一方で、佐々木さんも91歳の時に札幌市にある病院にて「戦時中の特攻はどのようなものだったのかについて」のテレビ朝日の取材に答えています。
映画「永遠の0」で病院にいる老人・井崎を取材するシーンは、札幌の病院にいた91歳の佐々木を取材するシーンを忠実に再現していたのかもしれません。
実話と物語に隠された真実とは?
実話「佐々木さんが陸軍航空隊の特攻隊だった話」と物語「永遠の0」に隠された真実・1番伝えたかったことは〝愛〟〝絆〟なのではないかと考察します。
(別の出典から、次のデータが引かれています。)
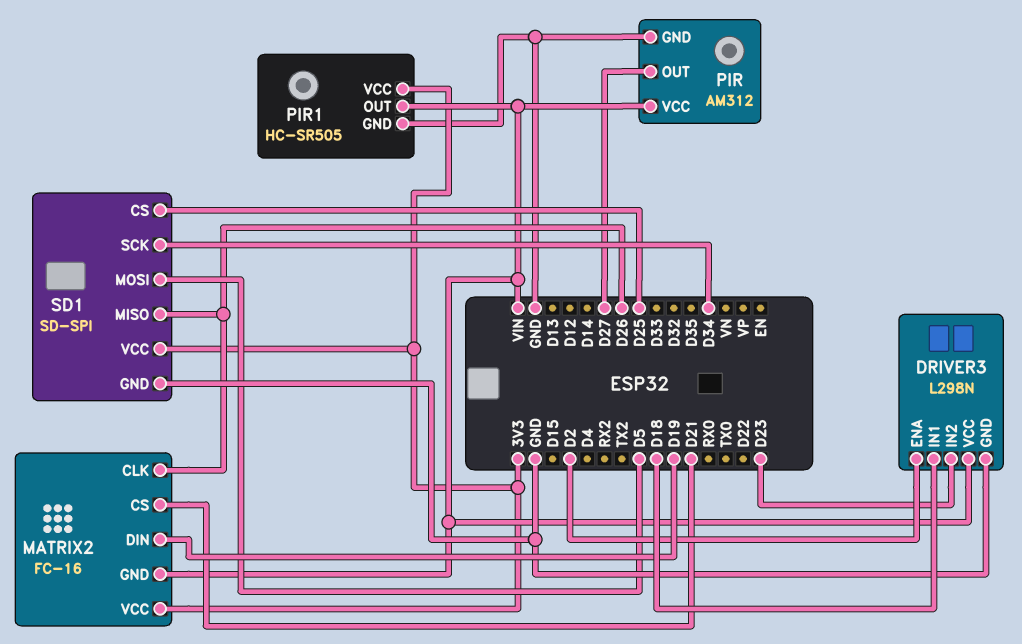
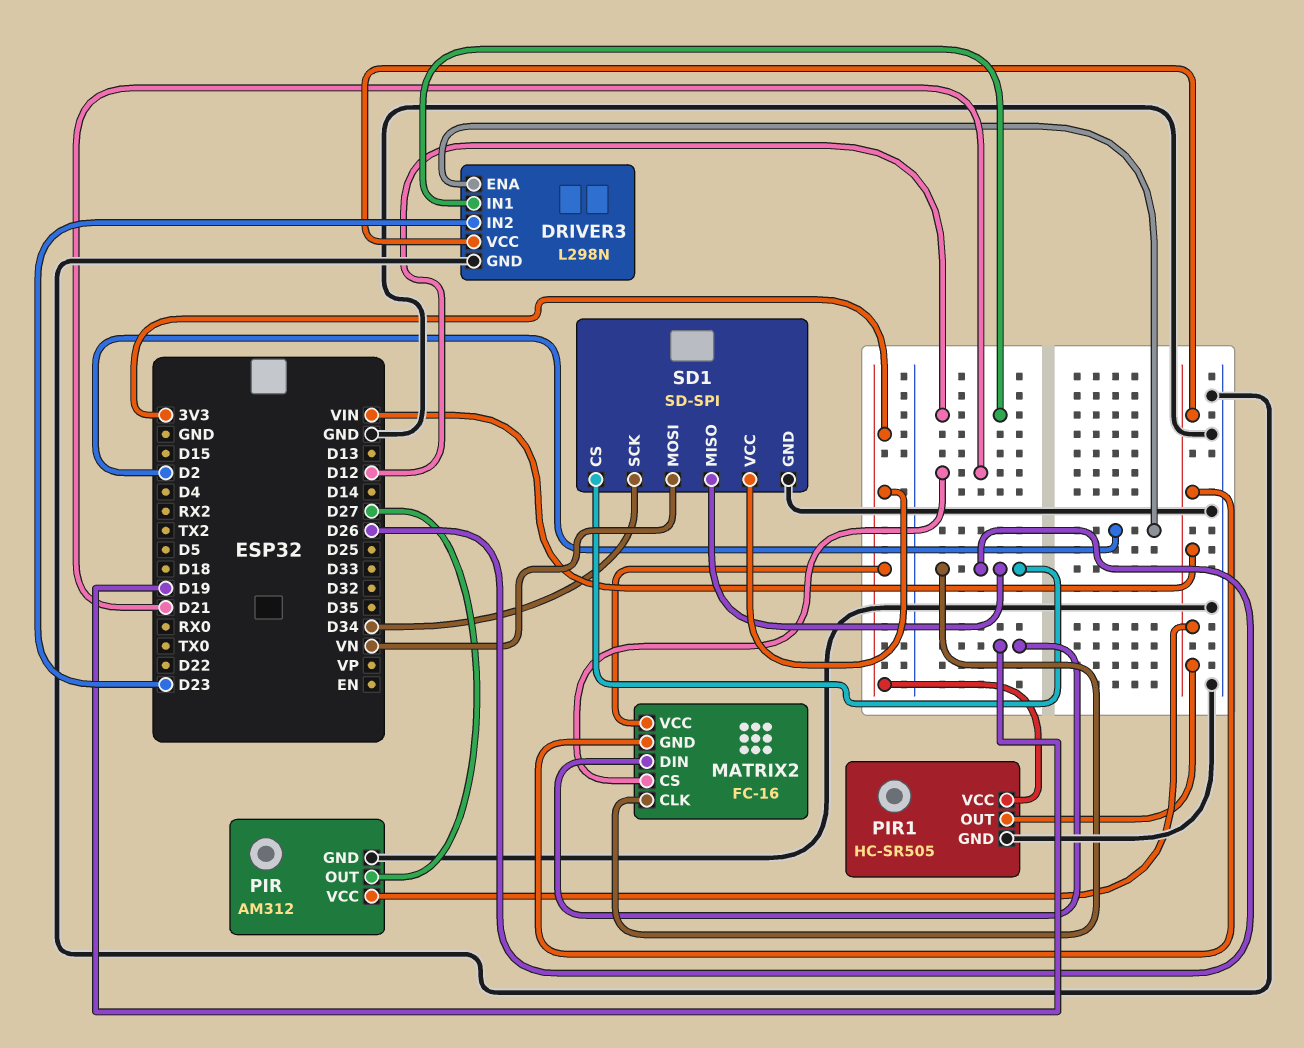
DRIVER3 pin IN1: D18 -> D12
SD1 pin CS: D25 -> D26
SD1 pin MOSI: D5 -> VN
実話「佐々木さんが陸軍航空隊の特攻隊だった話」では、佐々木さんが9回出撃して9回帰還しますが、どんな境遇でも〝必ず生きて帰ってくる〟といった信念をもっていました。
なぜなら、佐々木さんが所属していた『万朶隊』の岩本隊長は特攻作戦が血行されたときも、佐々木さんら部下に対して「体当たりをしないで爆弾を落とせ」「そして必ず生きて帰ってこい」と言ったそうです。
佐々木さんは恩師・岩本隊長の部下を想う言葉を最後まで忠実に守り続けました。
一方で、物語「永遠の0」でも、宮部久蔵はどんな境遇でも〝必ず生きて帰ってくる〟といった信念をもっていました。
なぜなら、宮部久蔵には愛する妻と子供がいたからです。
物語の中盤で、宮部久蔵が久しぶりに自分の住む家に戻ってくるシーンがありますが、妻との別れ際の際に「松乃、必ず、帰ってきます。たとえ腕が無くなっても、足が無くなっても戻ってきます。たとえ死んでも、それでも僕は戻ってきます。うまれかわってでも、必ず君と清子のもとに戻ってきます。」と言うシーンがあります。
このことから言えるのは佐々木さんも宮部久蔵も、自分のためではなく、愛する人との約束を果たすために「どんな境遇でも必ず生きて帰ってくる」という信念を常に持っていたと言えます。
その恩師との絆を最後まで忠実に守った佐々木さんの姿が、映画「永遠の0」の宮部久蔵の家族への絆として描かれているのかもしれませんね。